After poor debate performance, Colorado Democrats focus on Biden’s record

Election 2024 Debate
Gerald Herbert/AP
President Joe Biden speaks during a presidential debate hosted by CNN with Republican presidential candidate former President Donald Trump, Thursday, June 27, 2024, in Atlanta.

Updated 4:20 p.m. on Friday, June 28, 2024

As they went in and out of the House chamber early Friday, there was one topic most Democratic lawmakers did not want to discuss — President Joe Biden’s universally panned debate performance the night before.

Many Democrats, including Colorado Reps. Diana DeGette and Joe Neguse, said they had to go and vote, while others stayed glued to their phones or walked (or sprinted) past reporters straight into the safety of the chamber. 

After the votes, though, several Democrats were more vocal about their thoughts on the debate.

DeGette said Biden’s performance wasn’t great, “but every sentence (former President Donald) Trump said was a vicious lie and he would be a danger to our country if elected.” DeGette was an impeachment manager when Trump faced a charge of incitement to insurrection in the wake of the January 6th attack on the Capitol.

Rep. Jason Crow also admitted Biden “didn’t have a great debate night. That is very clear.”

But for Crow,  this election is about more than just one debate performance, “it’s about the future of America and the very existential threat that Donald Trump poses to Americans and to our national security.”

Even after the poor debate performance, Crow thinks that message will come across to voters by the fact that Biden is currently doing the job. 

“The President has a great record to run on. This was about governing, and the best indicator of the president’s ability to govern and to lead the country is that fact that he is governing and leading the country and doing incredible things over the last few years,” Crow said.

Focusing on the accomplishments of the Biden administration was also the message from freshman Democratic Rep. Brittany Pettersen.

“We have a lot of opportunities to talk about what we’ve been able to do for the American people,” Pettersen said. “I think everyone understands the missed opportunities (at the debate) to highlight such enormous wins and long-term successes and investments in the United States. But we have to all run on our shared values and what we want to see for this country and our future.”

That was also the message from Sen. John Hickenlooper. 

“President Biden had a bad debate performance, but that doesn’t cancel out a remarkable record for a president’s first term,” said Hickenlooper. “President Biden has my full confidence as president and if he chooses to remain in the race, he'll have my full support.”

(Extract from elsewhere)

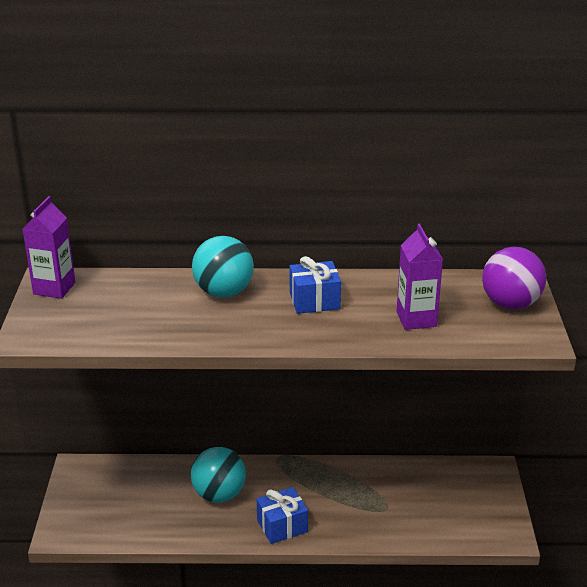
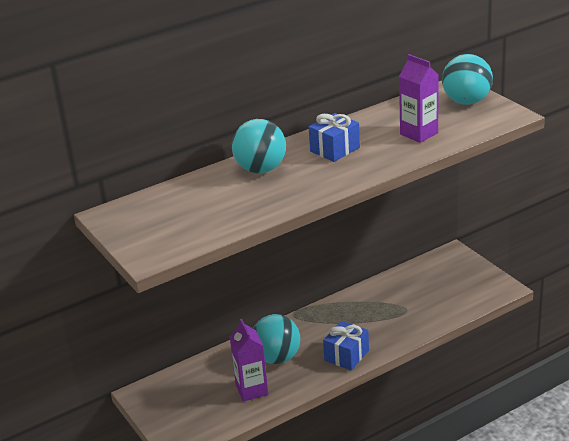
camera: 30 degrees left, 0 degrees up
(54, 288) = (121, 218): purple carton -> purple carton (252, 390)
(510, 304) = (466, 101): purple ball -> turquoise ball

Meanwhile, Sen. Michael Bennet didn’t address the debate, but rather the stakes of the November election. 

“Voters have a clear choice: President Biden and Democrats who are fighting every day on behalf of working American families — or a return to Donald Trump’s trickledown economics and a country of haves and have nots,” he said in an email. “I am committed to doing whatever it takes to defeat Donald Trump, hold the Senate, and flip the House in November.”

Democratic Rep. Yadira Caraveo, who faces a competitive reelection, said in an email to CPR News that she’s not focused on the debate, instead “I’m focused on delivering results for the people of the Front Range and Northern Colorado.” 

She added her attention is on “laying out a vision for what we can achieve together by electing a Democratic majority to Congress.”

Neguse did not respond to a request for comment on the debate performance.

Across the aisle, several  Republicans, including Rep. Lauren Boebert, took the debate as an opportunity to question whether Biden is fit to serve at all.

“Forget the election, how is he even able to carry on as President?” Boebert, a strong Trump supporter,  tweeted.

Still, Democratic Leader Hakeem Jeffries said he stands behind the ticket. 

“This is a (presidential) race that will be about freedom versus extremism, an economy that works for everyday Americans versus the GOP tax scam…it’s about democracy versus those who are peddling with the forces of authoritarianism,” Jeffries said. “ This is an existential election, and the American people are going to have to choose which direction is consistent with their values.”

And the man that helped revive Biden’s campaign in 2020, South Carolina Rep. Jim Clyburn, told reporters that his message to concerned Democrats was simple: “Stay the course. Chill out.”